After a disappointing 11th edition, the Nike KD 12 makes up for it with an early potential best basketball shoe of 2019 nod. Check out our full thoughts within our Nike KD 12 performance review.
Many cringe when a new basketball shoe from Nike Basketball is unveiled and the only thing seen on each colorway shown is translucent rubber. While it’s not always the case, more often than not, translucent rubber just doesn’t grip the hardwood as nicely or as consistently as solid rubber. However, this time around, the rubber compound used has been nothing short of consistent, despite it being translucent. The KD 12 held its own on every floor I’ve played on, even the ones where everyone else was slipping.
On courts where there are an excessive amount of dust, all I needed to do, when I felt the need to, was wipe the outsole real quick and kept it moving. They gripped my local outdoor courts just as nicely as well, though I would not choose the KD 12 as my primary outdoor shoe unless I bought them way under retail. The outsole is showing signs of wear and tear, with fraying and minor chipping, so I could only imagine how long the outsole would last outdoors with extensive use.

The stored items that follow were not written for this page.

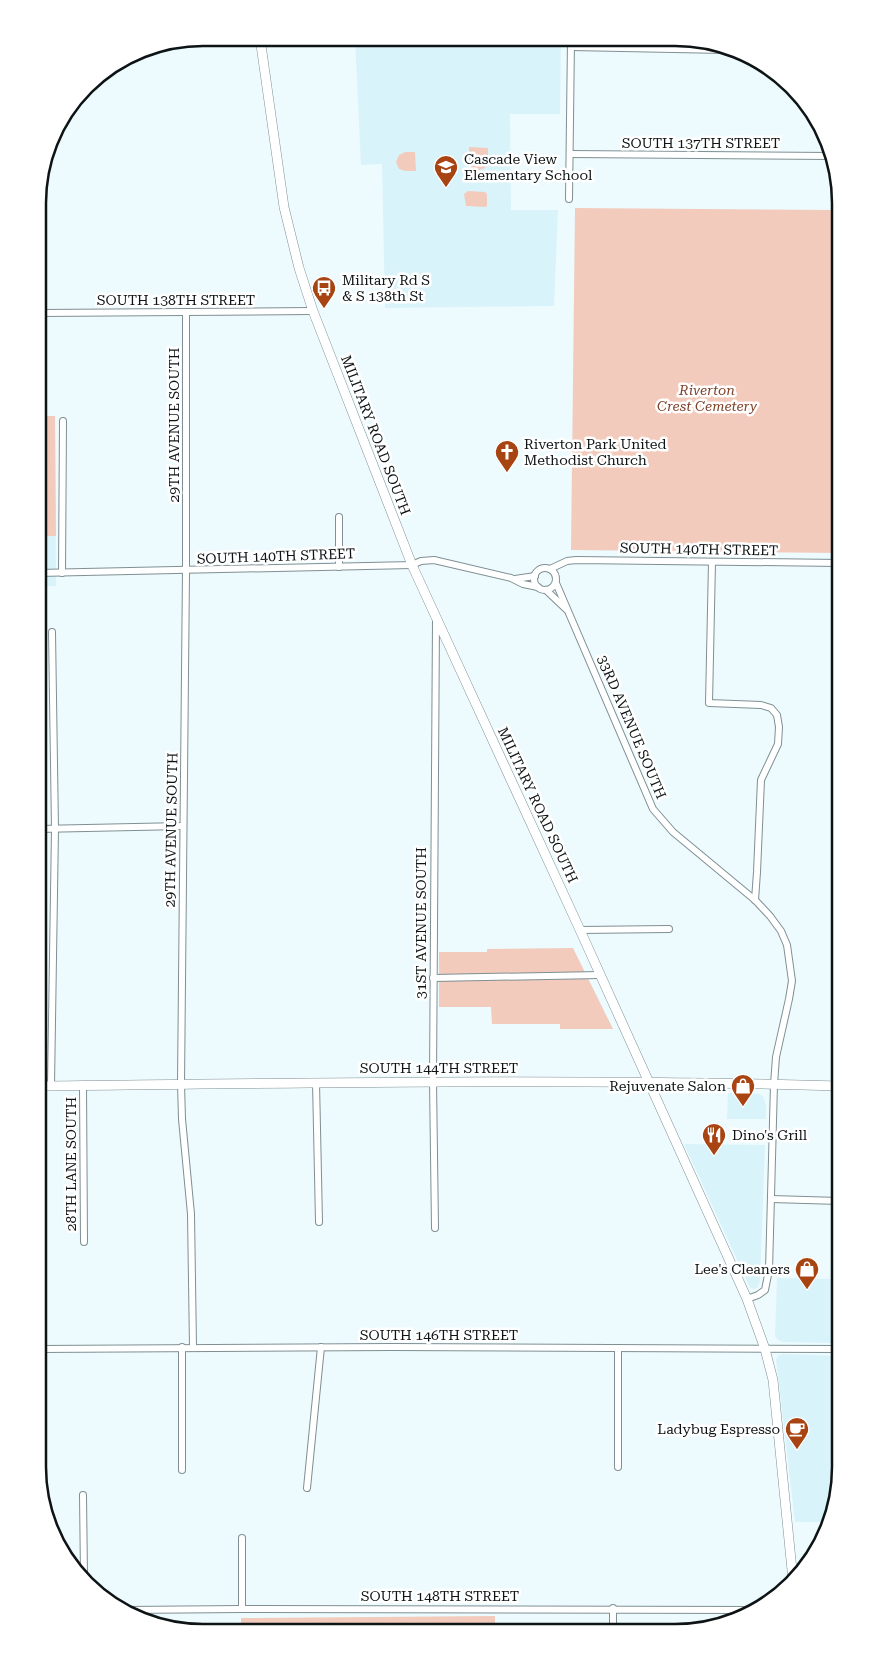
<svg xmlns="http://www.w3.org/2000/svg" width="878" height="1670" viewBox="0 0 878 1670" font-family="'Roboto Serif',serif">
<rect width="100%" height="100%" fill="#edfbfe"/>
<g fill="#d9f3fa">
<path d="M 355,38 L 561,40 L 560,114 L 510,114 L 511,210 L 558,210 L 554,306 L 385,308 L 382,164 L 361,165 Z"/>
<path d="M 39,416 L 55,416 L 56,586 L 38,586 Z"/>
<path d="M 728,1093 L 759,1094 L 763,1096 L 766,1105 L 766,1119 L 727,1119 Z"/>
<path d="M 684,1144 L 765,1145 L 760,1280 L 758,1287 L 755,1289 L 750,1288 Z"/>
<path d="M 777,1278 L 833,1279 L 832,1343 L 783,1342 L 778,1340 L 775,1336 Z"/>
<path d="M 783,1354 L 840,1356 L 840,1478 L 830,1522 L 795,1522 L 776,1359 L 779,1355 Z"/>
</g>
<g fill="#f2cbbc">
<path d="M 469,147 L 488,148 L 488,161 L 485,168 L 479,170 L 472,168 L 469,161 Z"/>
<path d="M 415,152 L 416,171 L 406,171 L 399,169 L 396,162 L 399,155 L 405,152 Z"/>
<path d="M 468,191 L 485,192 L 487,194 L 487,206 L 485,207 L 466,206 L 464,194 Z"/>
<path d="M 575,208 L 833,210 L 840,246 L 840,553 L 571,550 Z"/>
<path d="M 39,416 L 55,416 L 56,536 L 39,536 Z"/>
<path d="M 573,948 L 613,1029 L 560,1029 L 560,1024 L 492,1024 L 491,1007 L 439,1007 L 439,952 L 487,952 L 487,949 Z"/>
<path d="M 495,1616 L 495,1632 L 241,1631 L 241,1618 Z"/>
</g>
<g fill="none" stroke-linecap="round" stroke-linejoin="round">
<g stroke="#7f8f93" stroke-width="8">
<g id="minor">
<path d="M 571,47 L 725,50"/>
<path d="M 570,154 L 833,156"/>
<path d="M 569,199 L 571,40"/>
<path d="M 39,313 L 313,311"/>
<path d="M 186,313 L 186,571 L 181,1084 L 182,1119 L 191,1214 L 193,1347"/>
<path d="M 712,562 L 709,703 L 761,705 L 771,708 L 777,715 L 779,727 L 778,744 L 761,780 L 757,872 L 755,900"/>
<path d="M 339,567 L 339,517"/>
<circle cx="545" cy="579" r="11"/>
<path d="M 550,569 L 567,561 L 576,560 L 840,563"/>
<path d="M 38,573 L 412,565 L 421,561 L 434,560 L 511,578 L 523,584 L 538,587"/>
<path d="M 62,573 L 63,421"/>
<path d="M 515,579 L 535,576"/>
<path d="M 556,583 L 653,809 L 673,832 L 755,900 L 770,916 L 781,931 L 787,945 L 792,981 L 789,999 L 776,1057 L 774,1084 L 769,1270 L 765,1290 L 758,1295 L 747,1299"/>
<path d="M 546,590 L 566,609"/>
<path d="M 38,829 L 183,826"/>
<path d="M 580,930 L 669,929"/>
<path d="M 433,978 L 600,975"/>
<path d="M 316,1082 L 319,1222"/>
<path d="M 51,1085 L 55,829 L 52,632"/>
<path d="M 83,1085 L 84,1242"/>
<path d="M 771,1199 L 840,1201"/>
<path d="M 435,1228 L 433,1081 L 436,620"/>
<path d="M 182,1347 L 182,1470"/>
<path d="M 618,1348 L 618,1467"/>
<path d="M 38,1349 L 392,1347 L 840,1349"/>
<path d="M 307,1488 L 321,1347"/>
<path d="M 83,1495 L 84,1576"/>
<path d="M 242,1538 L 242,1609"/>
<path d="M 613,1608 L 613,1632"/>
<path d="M 125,1610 L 242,1609 L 756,1610"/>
</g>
</g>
<g stroke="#7f8f93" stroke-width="10">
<g id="tertiary">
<path d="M 260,38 L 284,207 L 299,268 L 313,311 L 412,565 L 580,930 L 747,1299 L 765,1349 L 773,1380 L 793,1580"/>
<path d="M 38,1086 C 305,1083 573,1078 840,1086"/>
</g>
</g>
<use href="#minor" stroke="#fff" stroke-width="6"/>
<use href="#tertiary" stroke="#fff" stroke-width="9"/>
</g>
<defs>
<g id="school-pin" transform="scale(1.25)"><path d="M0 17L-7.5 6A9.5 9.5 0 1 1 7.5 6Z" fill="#a84412" stroke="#fff"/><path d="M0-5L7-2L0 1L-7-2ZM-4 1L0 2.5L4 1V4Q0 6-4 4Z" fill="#fff"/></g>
<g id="bus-pin" transform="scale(1.25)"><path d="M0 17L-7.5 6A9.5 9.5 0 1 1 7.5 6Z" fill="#a84412" stroke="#fff"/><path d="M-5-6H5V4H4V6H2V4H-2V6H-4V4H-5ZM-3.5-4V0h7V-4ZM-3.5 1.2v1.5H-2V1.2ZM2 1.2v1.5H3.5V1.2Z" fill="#fff"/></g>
<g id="church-pin" transform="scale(1.25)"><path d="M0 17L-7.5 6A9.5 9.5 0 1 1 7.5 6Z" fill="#a84412" stroke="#fff"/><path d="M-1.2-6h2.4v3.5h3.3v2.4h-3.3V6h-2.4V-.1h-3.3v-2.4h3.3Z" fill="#fff"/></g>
<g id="shop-pin" transform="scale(1.25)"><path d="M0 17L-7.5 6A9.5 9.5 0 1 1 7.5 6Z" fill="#a84412" stroke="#fff"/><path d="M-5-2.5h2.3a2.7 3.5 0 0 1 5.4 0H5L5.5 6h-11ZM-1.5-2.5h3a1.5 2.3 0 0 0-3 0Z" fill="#fff"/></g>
<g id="restaurant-pin" transform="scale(1.25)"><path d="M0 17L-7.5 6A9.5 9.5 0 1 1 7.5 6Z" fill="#a84412" stroke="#fff"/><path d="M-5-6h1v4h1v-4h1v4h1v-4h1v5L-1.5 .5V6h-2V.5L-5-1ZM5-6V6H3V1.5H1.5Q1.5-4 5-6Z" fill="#fff"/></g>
<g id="cafe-pin" transform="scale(1.25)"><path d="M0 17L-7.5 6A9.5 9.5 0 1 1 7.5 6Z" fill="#a84412" stroke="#fff"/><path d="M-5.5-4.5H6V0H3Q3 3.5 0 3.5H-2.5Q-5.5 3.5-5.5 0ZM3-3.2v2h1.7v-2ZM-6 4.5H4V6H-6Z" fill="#fff"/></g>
</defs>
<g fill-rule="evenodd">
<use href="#school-pin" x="446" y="167"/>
<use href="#bus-pin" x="324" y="288"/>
<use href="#church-pin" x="507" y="452"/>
<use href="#shop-pin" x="743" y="1086"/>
<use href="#restaurant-pin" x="714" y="1135"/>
<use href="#shop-pin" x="807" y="1269"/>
<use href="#cafe-pin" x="797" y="1429"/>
</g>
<g text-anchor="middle" stroke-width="5" stroke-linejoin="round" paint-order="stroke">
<g font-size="14" fill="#0e1415" stroke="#fff">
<text x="701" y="148">SOUTH 137TH STREET</text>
<text x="176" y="305">SOUTH 138TH STREET</text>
<text transform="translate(174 425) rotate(-90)" y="5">29TH AVENUE SOUTH</text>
<text transform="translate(376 435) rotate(69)" y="5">MILITARY ROAD SOUTH</text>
<text transform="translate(699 549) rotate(1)" y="5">SOUTH 140TH STREET</text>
<text transform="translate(276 556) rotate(-2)" y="5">SOUTH 140TH STREET</text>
<text transform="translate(632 727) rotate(67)" y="5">33RD AVENUE SOUTH</text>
<text transform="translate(538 805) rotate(65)" y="5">MILITARY ROAD SOUTH</text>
<text transform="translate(171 830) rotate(-89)" y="5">29TH AVENUE SOUTH</text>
<text transform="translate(421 923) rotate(-90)" y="5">31ST AVENUE SOUTH</text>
<text x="439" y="1073">SOUTH 144TH STREET</text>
<text transform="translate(71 1164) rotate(-90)" y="5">28TH LANE SOUTH</text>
<text x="439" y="1340">SOUTH 146TH STREET</text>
<text x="440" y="1601">SOUTH 148TH STREET</text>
</g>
<g font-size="14" fill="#0e1415" stroke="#fff" text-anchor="start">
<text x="464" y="164">Cascade View<tspan x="464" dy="16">Elementary School</tspan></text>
<text x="342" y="285">Military Rd S<tspan x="342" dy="16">&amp; S 138th St</tspan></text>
<text x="524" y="449">Riverton Park United<tspan x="524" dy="16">Methodist Church</tspan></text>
<text x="726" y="1091" text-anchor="end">Rejuvenate Salon</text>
<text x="732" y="1140">Dino's Grill</text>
<text x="790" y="1274" text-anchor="end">Lee's Cleaners</text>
<text x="780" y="1434" text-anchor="end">Ladybug Espresso</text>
</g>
<g font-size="14" font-style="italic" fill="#7f432a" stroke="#fff">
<text x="707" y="395">Riverton<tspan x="707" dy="16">Crest Cemetery</tspan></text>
</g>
</g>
<path d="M0 0H878V1670H0ZM203 46H675A157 157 0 0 1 832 203V1467A157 157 0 0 1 675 1624H203A157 157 0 0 1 46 1467V203A157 157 0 0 1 203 46Z" fill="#fff" fill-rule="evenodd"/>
<path fill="none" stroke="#0e1415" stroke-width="2.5" d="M203 46H675A157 157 0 0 1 832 203V1467A157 157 0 0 1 675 1624H203A157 157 0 0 1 46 1467V203A157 157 0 0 1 203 46Z"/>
</svg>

Full-length Zoom Air is in place and it’s in place directly under your foot as it replaces the traditional strobel board.
When you try the shoe on in-store, you may not notice much of anything but once you start moving around in them, you can’t help but feel the air transferring from heel to toe. This is not only Zoom Air done right, but it’s probably my favorite iteration of the cushion and only solidified my stance on Zoom Air being my favorite cushion of all time.
There is a bottom-loaded heel Hex Zoom Air unit that’s located right at the heel’s impact or strike zone. It is nice that it’s there but with the full-length Zoom Air sitting directly under-foot, it’s not incredibly necessary. I felt that the cored out Phylon midsole was a better use of material than the bottom loaded Hex unit. Each cored out section of the foam allows the foam to compress inward as the TPU cage restricts the material from compressing outward. I felt this was a great improvement from last year’s KD 11 that featured a bottom-heavy, full rubber midsole wrap that caged the entire React midsole.
The KD 12 offers just as much impact protection and overall cushion as last year’s KD 11 but they were able to get the tooling a little closer to the ground while doing so. You feel fast and protected all at the same time, exactly what Zoom Air can do when done right.
There is nothing to write home about the KD 12’s materials: Textiles, screen mesh and Fuse, it’s almost like 2011 all over again. On the flip side, while there is nothing to write home about, there is also not much to complain about. Is the material setup premium? Not at all. But it is ready to go right out the box and for players that prefer that type of build, then this will get the job done. It’s also proven to be pretty durable as well as the entire shoe, other than the outsole, looks almost exactly as it did the day I bought them.
The Nike KD 12 fits true to size but a bit snug at the forefoot. It’s not PG 3 snug, but snug nonetheless.
If you’re like me and like a bit of a hug from your footwear, then you should love how these feel. Those that like a little bit of breathing room may find them to be more along the suffocating side. Again, not anywhere near as tight as the PG 3, but still a bit tighter around the foot than something like the KD 11.
Speaking of the KD 11, the lockdown on the KD 12 blows those out of the water. Granted, I felt the lockdown on the KD 11 was atrocious, so perhaps by default, anything would be better in comparison. All I know is that I felt snug and secure when playing in the KD 12 at all times.
The support for the KD 12 is very good. They don’t feature everything I personally like, but overall they were very solid.
Torsional support is solid as most of the midsole is wrapped in the TPU cage — restricting potential over-flexing of the foot. The midsole also cups the heel and the forefoot quite a bit which helps ensure your foot stays on the footbed at all times. Its overall fit and lockdown were great, while the Quad Axial Flywire acted as a finger trap — the more force that was applied to the upper, the greater the upper’s hold on the foot became.
My only complaint, which is just a personal preference, is that I do prefer a slightly wider base. The platform on the KD 12 is reminiscent of a foot. Nothing is overly exaggerated in terms of width under-foot. Some players like that as it allows you to move without much resistance and keeps them feeling fast and nimble. I prefer the exaggerated forefoot as it adds stability while in motion — although it does hinder mobility at times if it’s extra wide (Dame 5), but that is a tradeoff that I am willing to take as I feel it helps me maintain stability when moving around the court and around screens.
I haven’t liked playing in a KD model since the KD 9 and I like the KD 12 even more than those. Fit is solid, materials get the job done, traction is very consistent while the cushion is low and responsive. The Nike KD 12 is just an all-around good shoe that should cater to most players needs.
If you require traction above all else, the KD 12 has you covered. If you hold fit/lockdown over everything, the KD 12 has you covered. If you prefer cushion over everything — the KD 12 has you covered.
If anyone ends up buying a pair for retail, I think that they’ll feel they got their monies worth. If anyone happens to pick up a pair under retail, then I think they’ll feel that they just robbed wherever they bought them from.
The only thing we need now is more colorways to choose from.